Systematic study on transport properties of FeSe thin films with various degrees of strain

TL;DR

This study systematically investigates how in-plane lattice strain affects the transport and superconducting properties of FeSe thin films, revealing that compressive strain enhances $T_c$ and carrier density, while tensile strain suppresses superconductivity.

Contribution

It provides a comprehensive analysis of the relationship between in-plane strain, structural transitions, and superconductivity in FeSe thin films, highlighting the importance of carrier density for $T_c$ enhancement.

Findings

Compressive strain increases $T_c$ up to 12 K.

Tensile strain suppresses superconductivity.

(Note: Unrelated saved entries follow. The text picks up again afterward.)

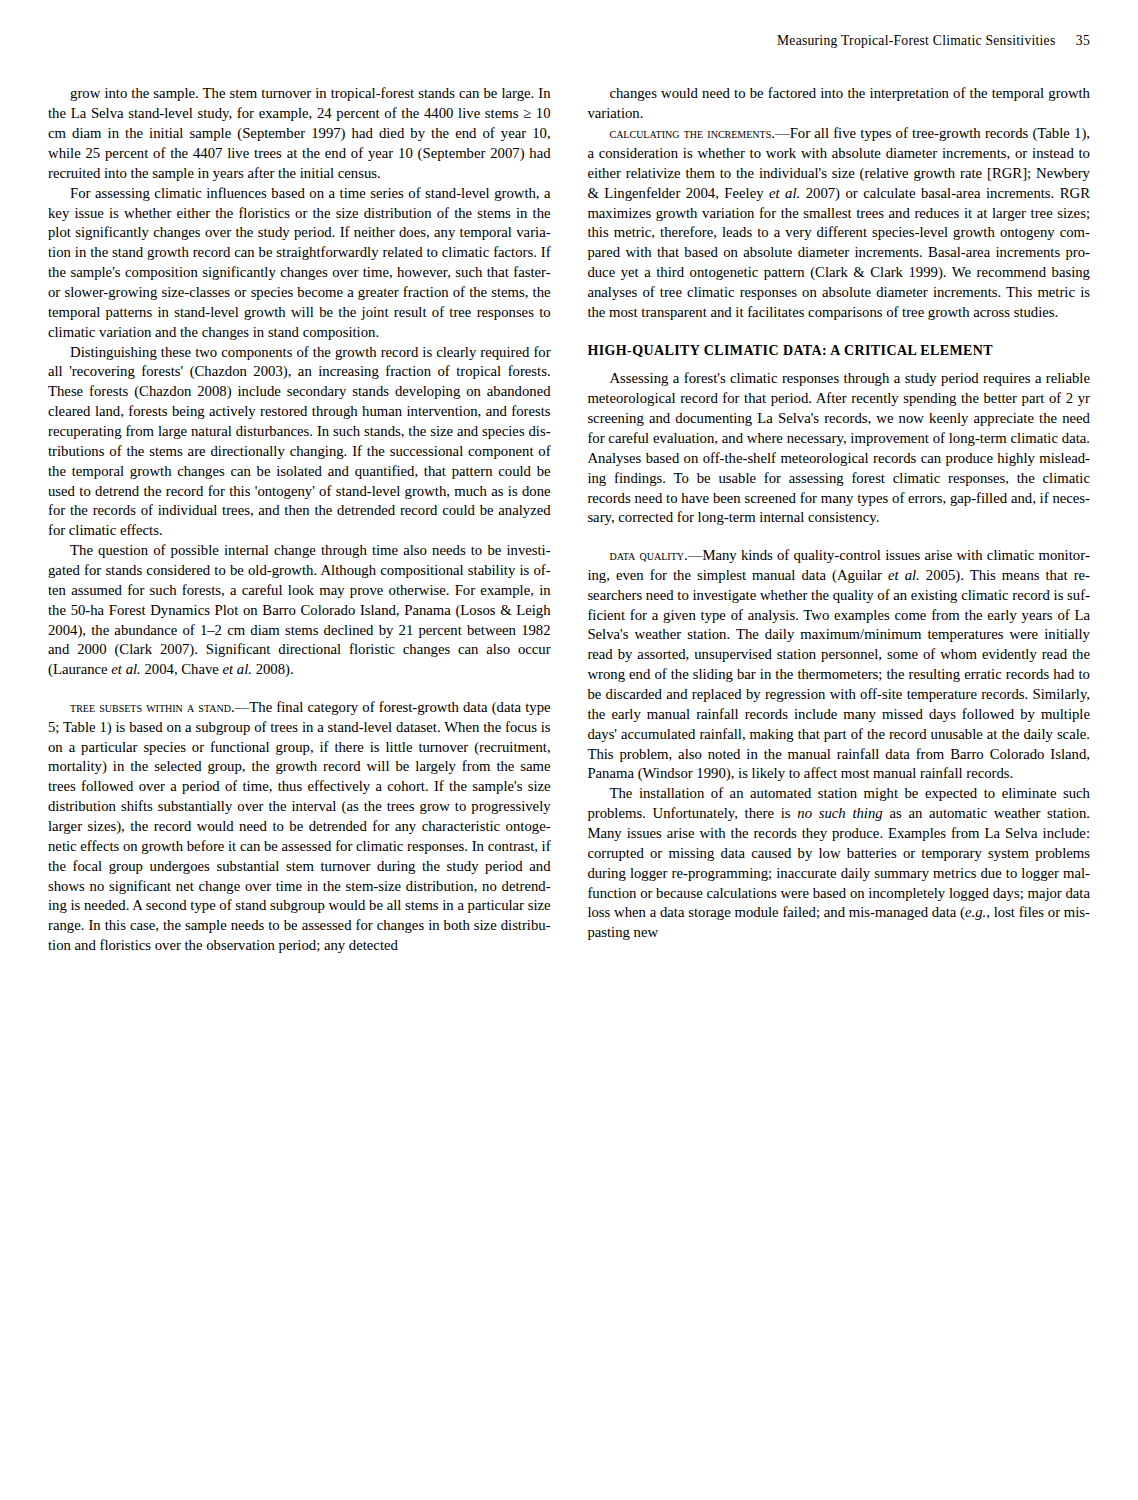Measuring Tropical-Forest Climatic Sensitivities35
grow into the sample. The stem turnover in tropical-forest stands can be large. In the La Selva stand-level study, for example, 24 percent of the 4400 live stems ≥ 10 cm diam in the initial sample (September 1997) had died by the end of year 10, while 25 percent of the 4407 live trees at the end of year 10 (September 2007) had recruited into the sample in years after the initial census.
For assessing climatic influences based on a time series of stand-level growth, a key issue is whether either the floristics or the size distribution of the stems in the plot significantly changes over the study period. If neither does, any temporal variation in the stand growth record can be straightforwardly related to climatic factors. If the sample's composition significantly changes over time, however, such that faster- or slower-growing size-classes or species become a greater fraction of the stems, the temporal patterns in stand-level growth will be the joint result of tree responses to climatic variation and the changes in stand composition.
Distinguishing these two components of the growth record is clearly required for all 'recovering forests' (Chazdon 2003), an increasing fraction of tropical forests. These forests (Chazdon 2008) include secondary stands developing on abandoned cleared land, forests being actively restored through human intervention, and forests recuperating from large natural disturbances. In such stands, the size and species distributions of the stems are directionally changing. If the successional component of the temporal growth changes can be isolated and quantified, that pattern could be used to detrend the record for this 'ontogeny' of stand-level growth, much as is done for the records of individual trees, and then the detrended record could be analyzed for climatic effects.
The question of possible internal change through time also needs to be investigated for stands considered to be old-growth. Although compositional stability is often assumed for such forests, a careful look may prove otherwise. For example, in the 50-ha Forest Dynamics Plot on Barro Colorado Island, Panama (Losos & Leigh 2004), the abundance of 1–2 cm diam stems declined by 21 percent between 1982 and 2000 (Clark 2007). Significant directional floristic changes can also occur (Laurance et al. 2004, Chave et al. 2008).
Tree subsets within a stand.—The final category of forest-growth data (data type 5; Table 1) is based on a subgroup of trees in a stand-level dataset. When the focus is on a particular species or functional group, if there is little turnover (recruitment, mortality) in the selected group, the growth record will be largely from the same trees followed over a period of time, thus effectively a cohort. If the sample's size distribution shifts substantially over the interval (as the trees grow to progressively larger sizes), the record would need to be detrended for any characteristic ontogenetic effects on growth before it can be assessed for climatic responses. In contrast, if the focal group undergoes substantial stem turnover during the study period and shows no significant net change over time in the stem-size distribution, no detrending is needed. A second type of stand subgroup would be all stems in a particular size range. In this case, the sample needs to be assessed for changes in both size distribution and floristics over the observation period; any detected
changes would need to be factored into the interpretation of the temporal growth variation.
Calculating the increments.—For all five types of tree-growth records (Table 1), a consideration is whether to work with absolute diameter increments, or instead to either relativize them to the individual's size (relative growth rate [RGR]; Newbery & Lingenfelder 2004, Feeley et al. 2007) or calculate basal-area increments. RGR maximizes growth variation for the smallest trees and reduces it at larger tree sizes; this metric, therefore, leads to a very different species-level growth ontogeny compared with that based on absolute diameter increments. Basal-area increments produce yet a third ontogenetic pattern (Clark & Clark 1999). We recommend basing analyses of tree climatic responses on absolute diameter increments. This metric is the most transparent and it facilitates comparisons of tree growth across studies.
High-quality climatic data: a critical element
Assessing a forest's climatic responses through a study period requires a reliable meteorological record for that period. After recently spending the better part of 2 yr screening and documenting La Selva's records, we now keenly appreciate the need for careful evaluation, and where necessary, improvement of long-term climatic data. Analyses based on off-the-shelf meteorological records can produce highly misleading findings. To be usable for assessing forest climatic responses, the climatic records need to have been screened for many types of errors, gap-filled and, if necessary, corrected for long-term internal consistency.
Data quality.—Many kinds of quality-control issues arise with climatic monitoring, even for the simplest manual data (Aguilar et al. 2005). This means that researchers need to investigate whether the quality of an existing climatic record is sufficient for a given type of analysis. Two examples come from the early years of La Selva's weather station. The daily maximum/minimum temperatures were initially read by assorted, unsupervised station personnel, some of whom evidently read the wrong end of the sliding bar in the thermometers; the resulting erratic records had to be discarded and replaced by regression with off-site temperature records. Similarly, the early manual rainfall records include many missed days followed by multiple days' accumulated rainfall, making that part of the record unusable at the daily scale. This problem, also noted in the manual rainfall data from Barro Colorado Island, Panama (Windsor 1990), is likely to affect most manual rainfall records.
The installation of an automated station might be expected to eliminate such problems. Unfortunately, there is no such thing as an automatic weather station. Many issues arise with the records they produce. Examples from La Selva include: corrupted or missing data caused by low batteries or temporary system problems during logger re-programming; inaccurate daily summary metrics due to logger malfunction or because calculations were based on incompletely logged days; major data loss when a data storage module failed; and mis-managed data (e.g., lost files or mis-pasting new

Carrier density correlates with $T_c$ enhancement.

Abstract

We performed systematic studies on the transport properties of FeSe thin films with controlled degrees of in-plane lattice strain, including both tensile and compressive strains. The superconducting transition temperature, $T_{\mathrm c}$, increases up to 12 K for films with compressive strain while the superconductivity disappears for films with large tensile strains. On the other hand, the structural (nematic) transition temperature, $T_{\mathrm s}$, slightly decreases as the in-plane strain is more compressive. This suggests that the structural transition can be extinguished by a smaller amount of Te substitution for films with more compressive strain, which may lead to higher $T_{\mathrm c}$ in FeSe$_{1-x}$Te$_x$. It was also found that the carrier densities evaluated via transport properties increase as the in-plane strain becomes more compressive. A clear correlation between $T_{\mathrm c}$ and the carrier densities suggests that it is essential to increase carrier densities for the $T_{\mathrm c}$ enhancement of iron chalcogenides.